Iwan Baan Photography from NYTimes.com
Maggie Steber from NYTimes.com
The much anticipated Miami Beach parking garage designed by Herzog and de Meuron was featured this week on the NYTimes.com, and it highlights the use of the space for a black-tie wedding ceremony and other short term spectacles like open air yoga classes, wine tastings
and dinner parties.
The parking deck has a few tricks up it's sleeve that make it perform well as both a garage and a public space. First, it has high ceilings, in some places 34 feet! Next, it has removable parking barriers. A unique open staircase and sculptures help make it inviting, and it even has a boutique clothing store tucked into the fourth level!

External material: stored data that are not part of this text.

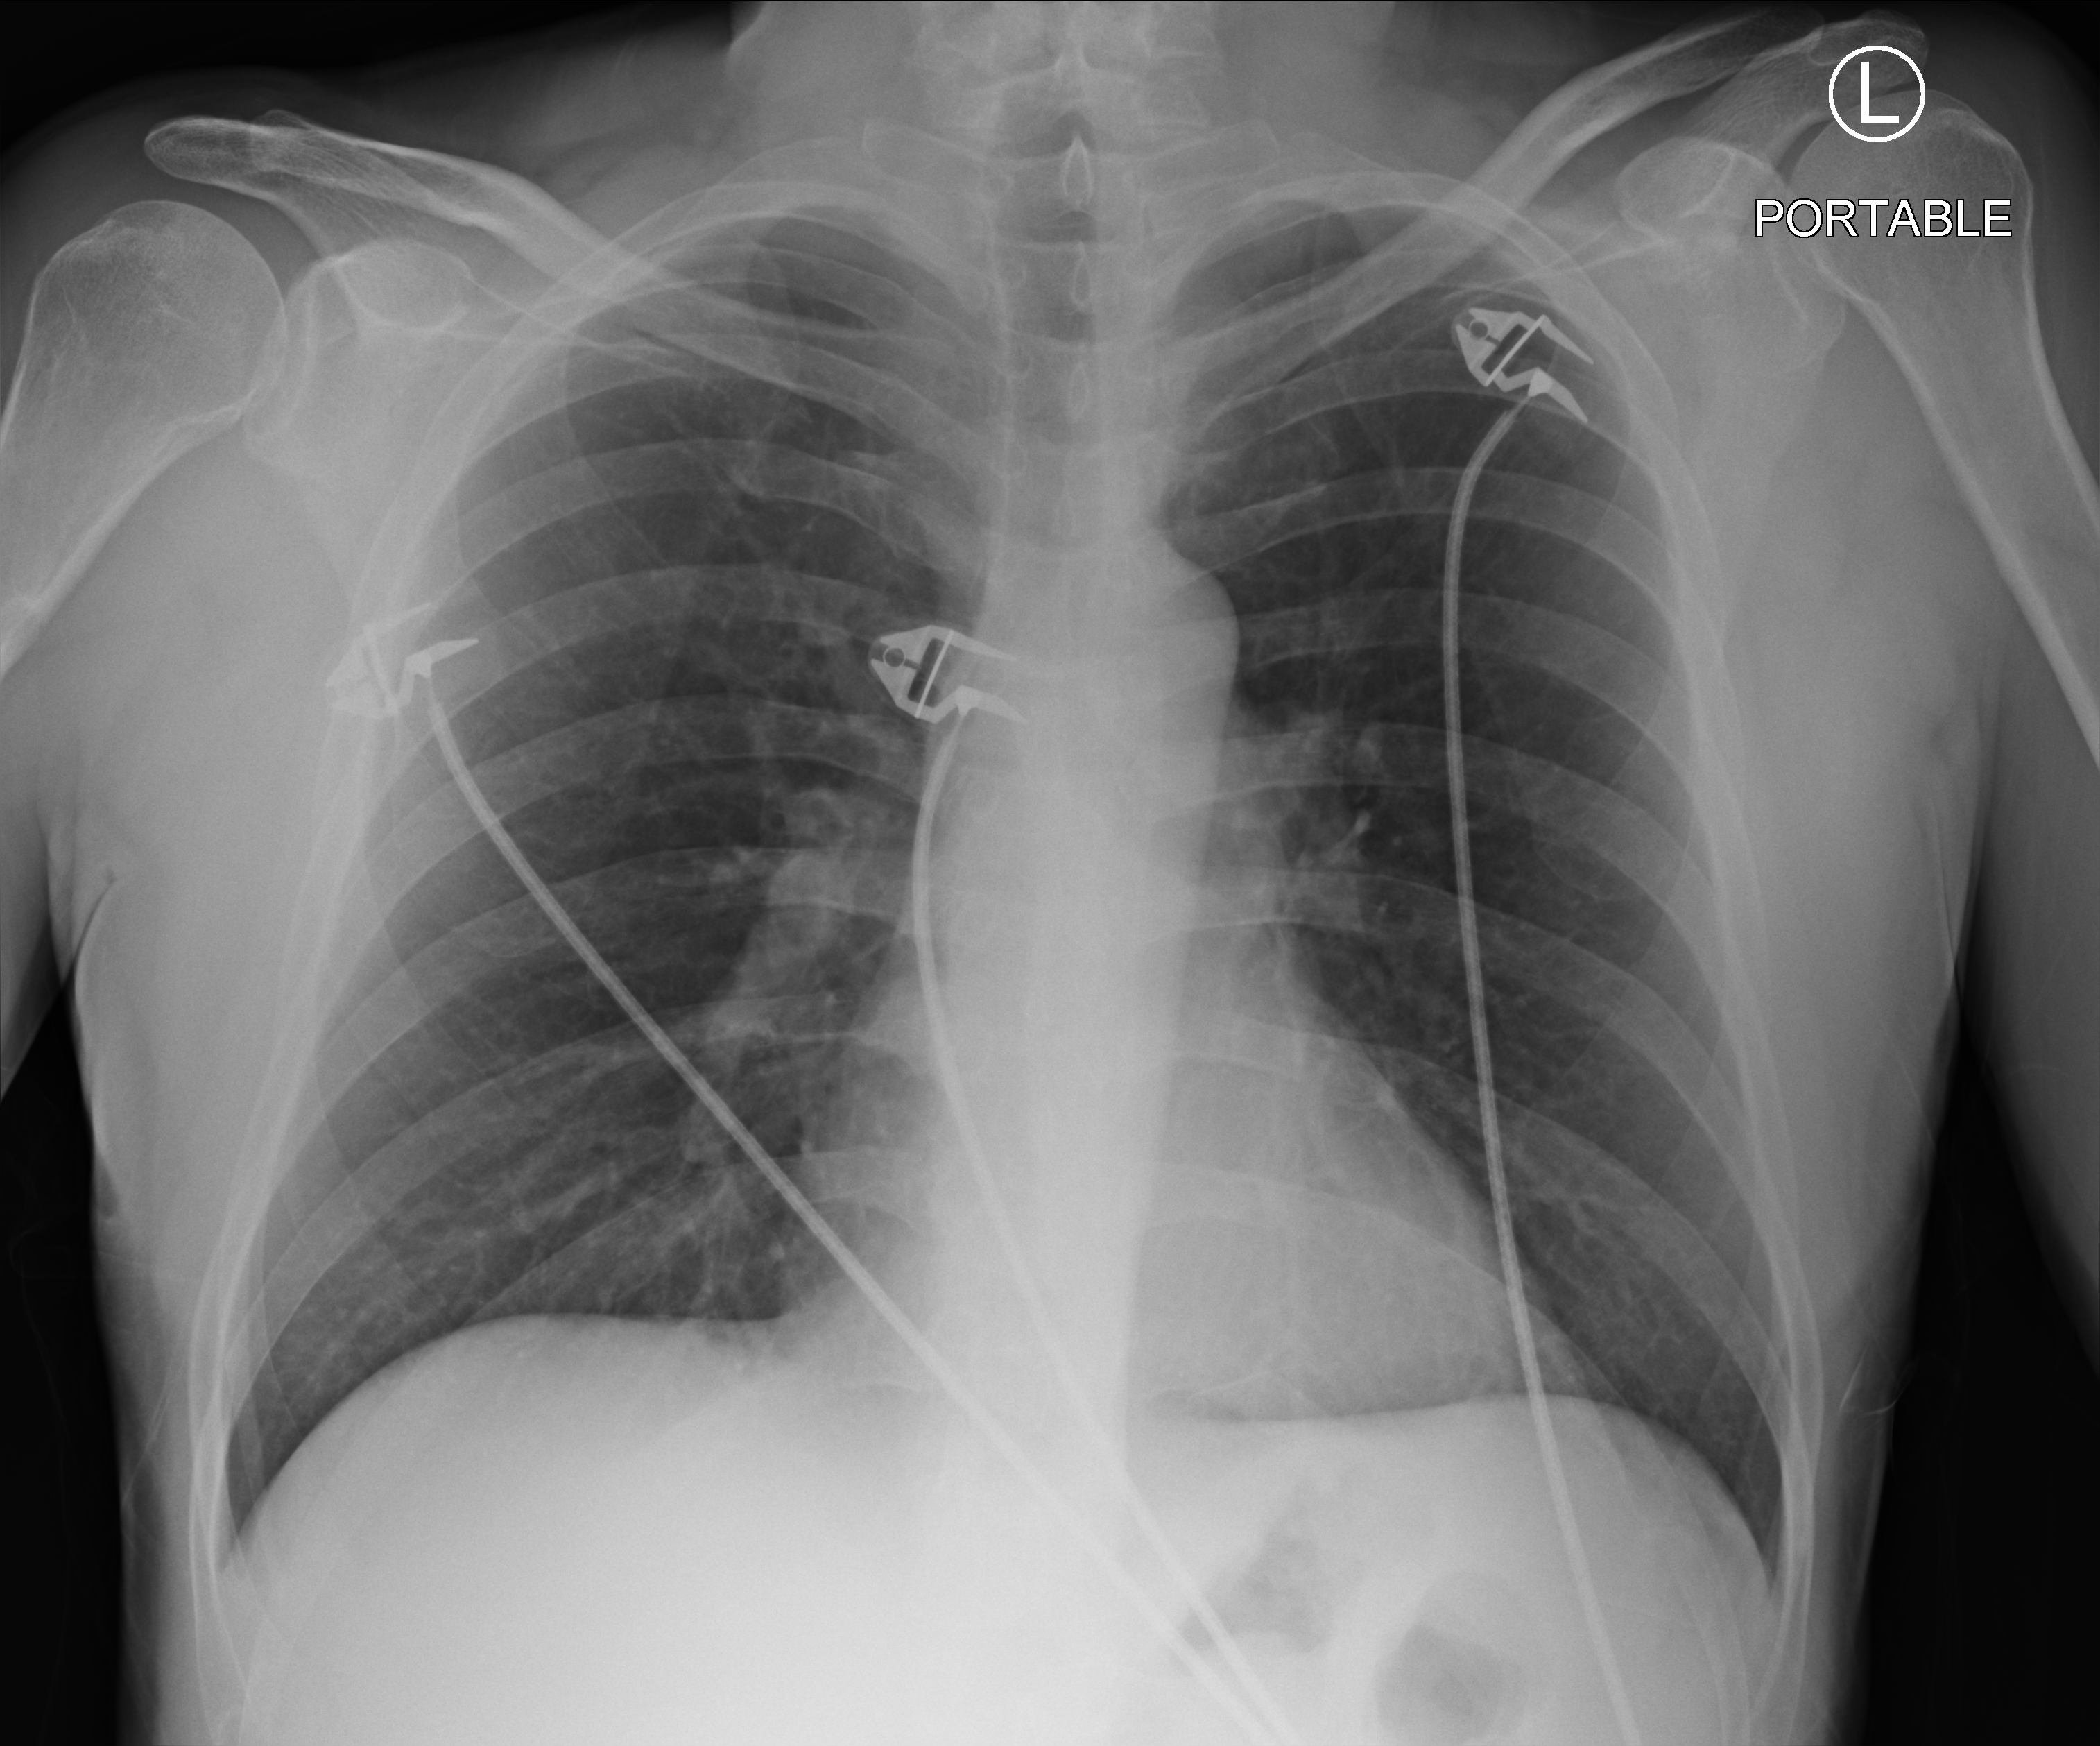
Portable chest radiograph; anteroposterior (AP) projection. Male patient hospitalised with COVID-19, age 18–59 years.
Hospital-stay facts (about this admission, not read from this image; timing relative to this image not recorded): other chronic lung disease (admission record): no; mechanically ventilated during this hospital stay: no; admitted to intensive care during this hospital stay: no.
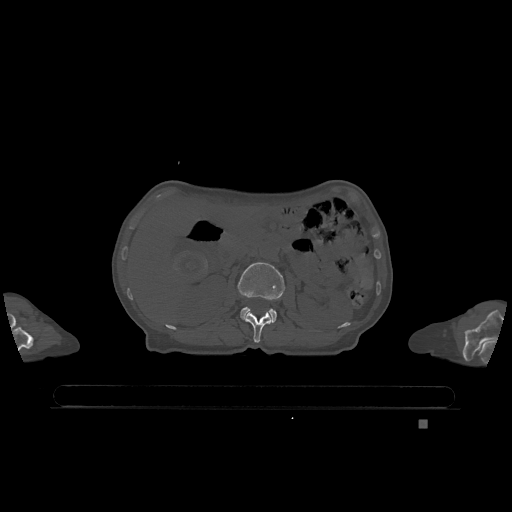
CT including the spine, one axial slice. Slice 445 of 1317 in the series (ordered by position). Bone window (W 1800 / L 400 HU). 0.5 mm slice thickness. 512 × 512 image matrix, field of view 500 × 500 mm. Female patient, age 74 years. Case-level facts recorded for this patient, not image findings: primary cancer: lung.
Annotated regions visible in this slice (semi-automatic segmentation, software-assisted and operator-edited):
- L1 vertebra: bounding box <244,312,272,343> (left, top, right, bottom; pixels)
- L2 vertebra: <238,262,285,323>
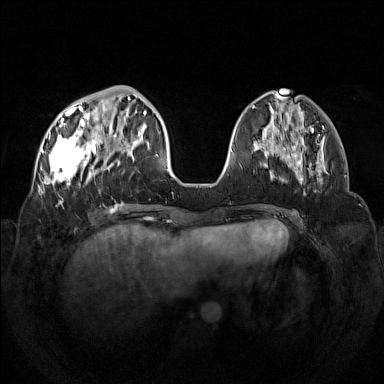
Breast MRI (dynamic contrast-enhanced), one axial slice; position 45 of 160 along the scan axis; dynamic contrast-enhanced series, time point 2 of 7 at this slice position (early post-contrast); 1.5 T; TE 1.8 ms, TR 5 ms; 1 mm slice thickness; 384 × 384 image matrix, field of view 350 × 350 mm. Female patient.
Annotated regions visible in this slice (semi-automatic segmentation, software-assisted and operator-edited):
- enhancing-tissue mask used for the functional tumour volume (all voxels passing the contrast-enhancement thresholds inside the analysis volume; usually the tumour): bounding box (x1, y1, x2, y2) in pixels: (42, 97, 133, 191)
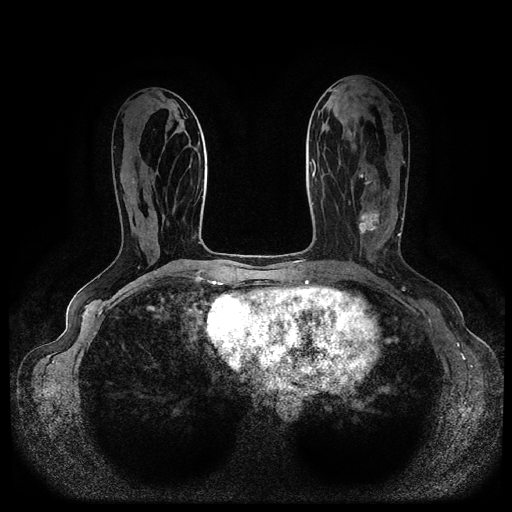
Breast MRI (dynamic contrast-enhanced, multi-phase), one axial slice. Slice 44 of 116 in the series (ordered by position). Dynamic contrast-enhanced series, time point 2 of 5 at this slice position (early post-contrast). 1.5 T. TE 2.6 ms, TR 5.3 ms. 2 mm slice thickness. 512 × 512 image matrix, field of view 350 × 350 mm. Female patient, age 45 years.
Structures marked on this image (semi-automatic segmentation, software-assisted and operator-edited):
- breast lesion (labelled 'tumour' in the annotation; benign lesions carry a separate 'benign' label): bounding box [x1, y1, x2, y2] px = [356, 199, 386, 239]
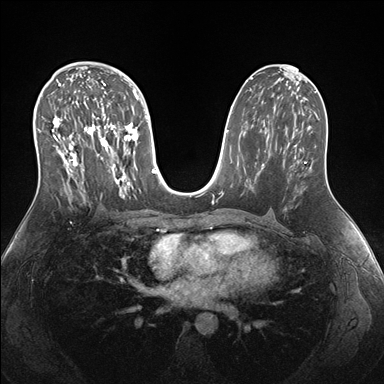
Breast MRI (dynamic contrast-enhanced), one axial slice. Position 89 of 176 along the scan axis. Dynamic contrast-enhanced series, time point 2 of 7 at this slice position (early post-contrast). 1.5 T. TE 1.5 ms, TR 4.1 ms. 1.1 mm slice thickness. 384 × 384 image matrix, field of view 340 × 340 mm. Female patient.
Outlined on this slice (semi-automatically segmented with operator editing):
- enhancing-tissue mask used for the functional tumour volume (all voxels passing the contrast-enhancement thresholds inside the analysis volume; usually the tumour): bounding box [x1, y1, x2, y2] px = [38, 69, 149, 199]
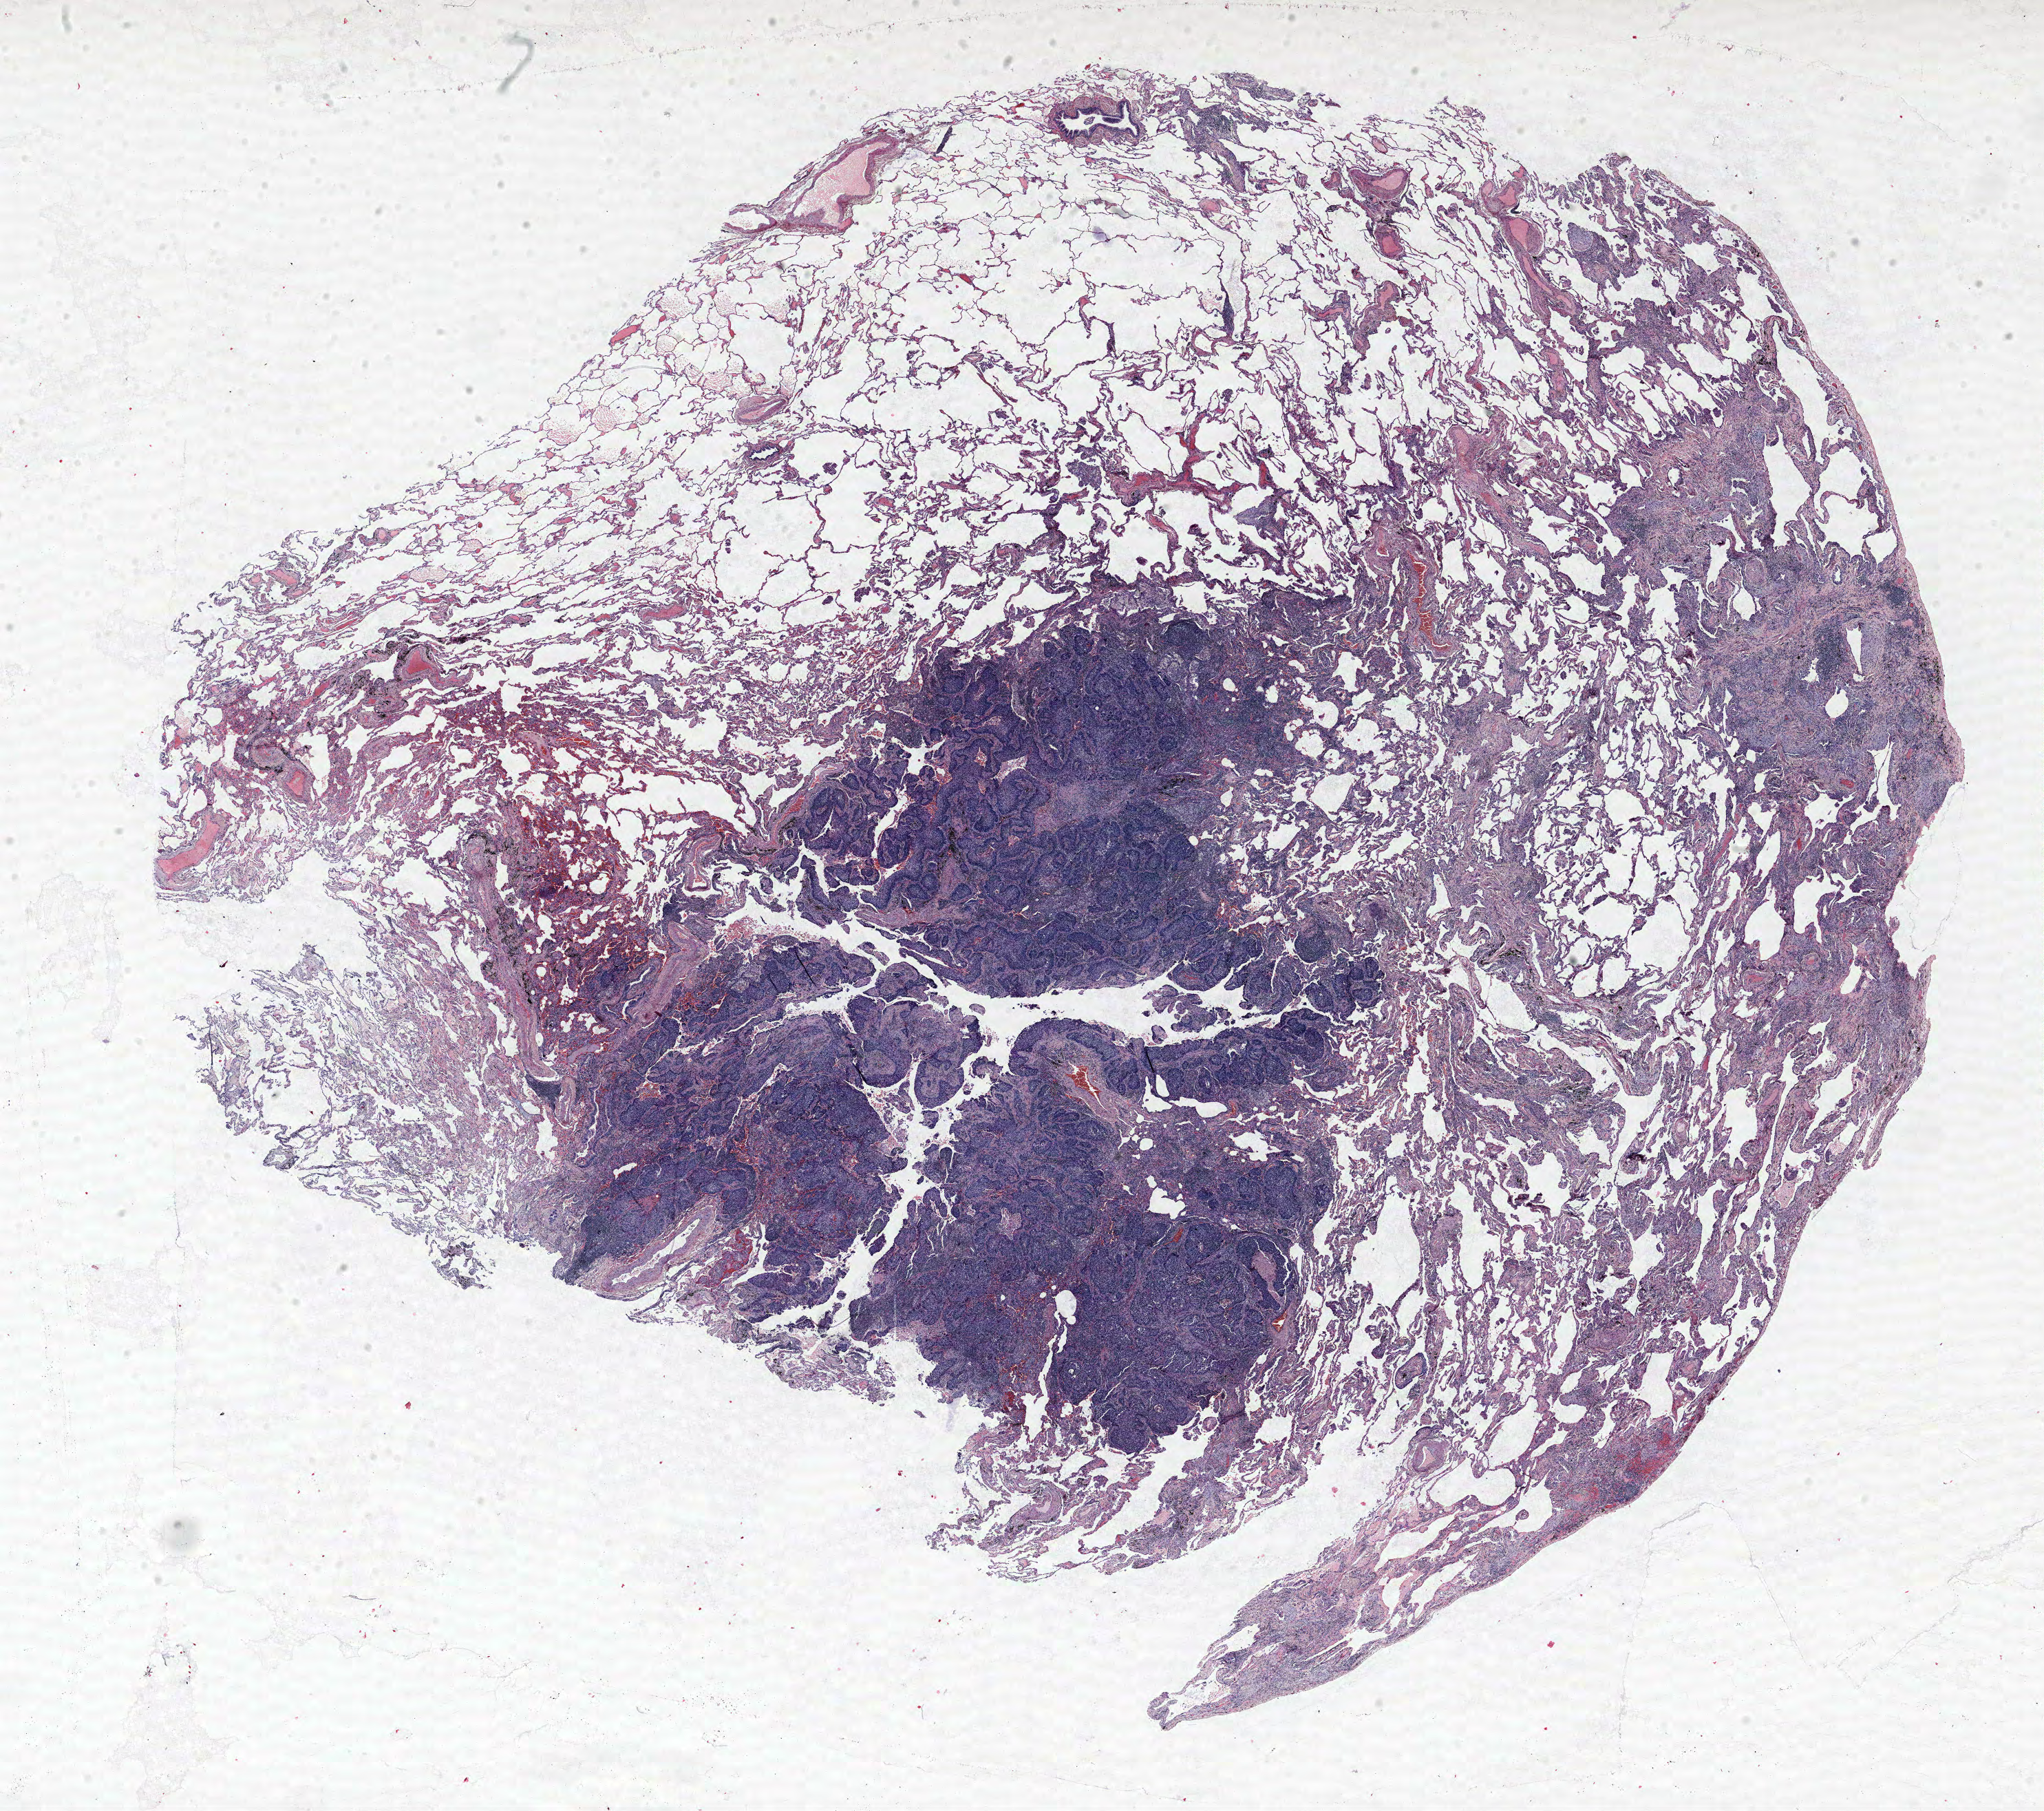
Whole-slide histology image, H&E — a low-resolution overview of the entire scanned area, about 23.8 x 21.1 mm (slide scanned at 40x), formalin-fixed paraffin-embedded (FFPE) section, lung. Male, age 58 at enrolment. Former smoker at enrolment. Grade: poorly differentiated (G3).
Tumour size (pathology): 18 mm. ICD-O-3 topography: upper lobe of lung (C34.1). Primary tumour location (clinical record): right upper lobe. Stage (AJCC 6th edition): IA. Participant's lung-cancer diagnosis: Squamous cell carcinoma, NOS (ICD-O-3 8070/3).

In the midst of creating more civic spaces from all sorts of infrastructure that are usually reserved for automobiles and trains (SF Pavement to Parks, Sunday Streets SF, The Highlineand the many parks it inspires) it's exciting to see this phenomenon tackle the motherlode of underutilized, unfriendly typologies, gigantic parking decks. As the owner points out in the article: “This is not a parking garage,” Mr. Wennett said. “It’s really a civic space.” It is amazing to think that something as mundane as parking could be made premium, $4/hour instead of the usual $1.
While most parking garages are not blessed with all of these assets or a $65 Million budget and world-class design, it is exciting to imagine the copycats that may emerge in the future and make the blight of so many city centers into an inhabitable space for people, not just cars.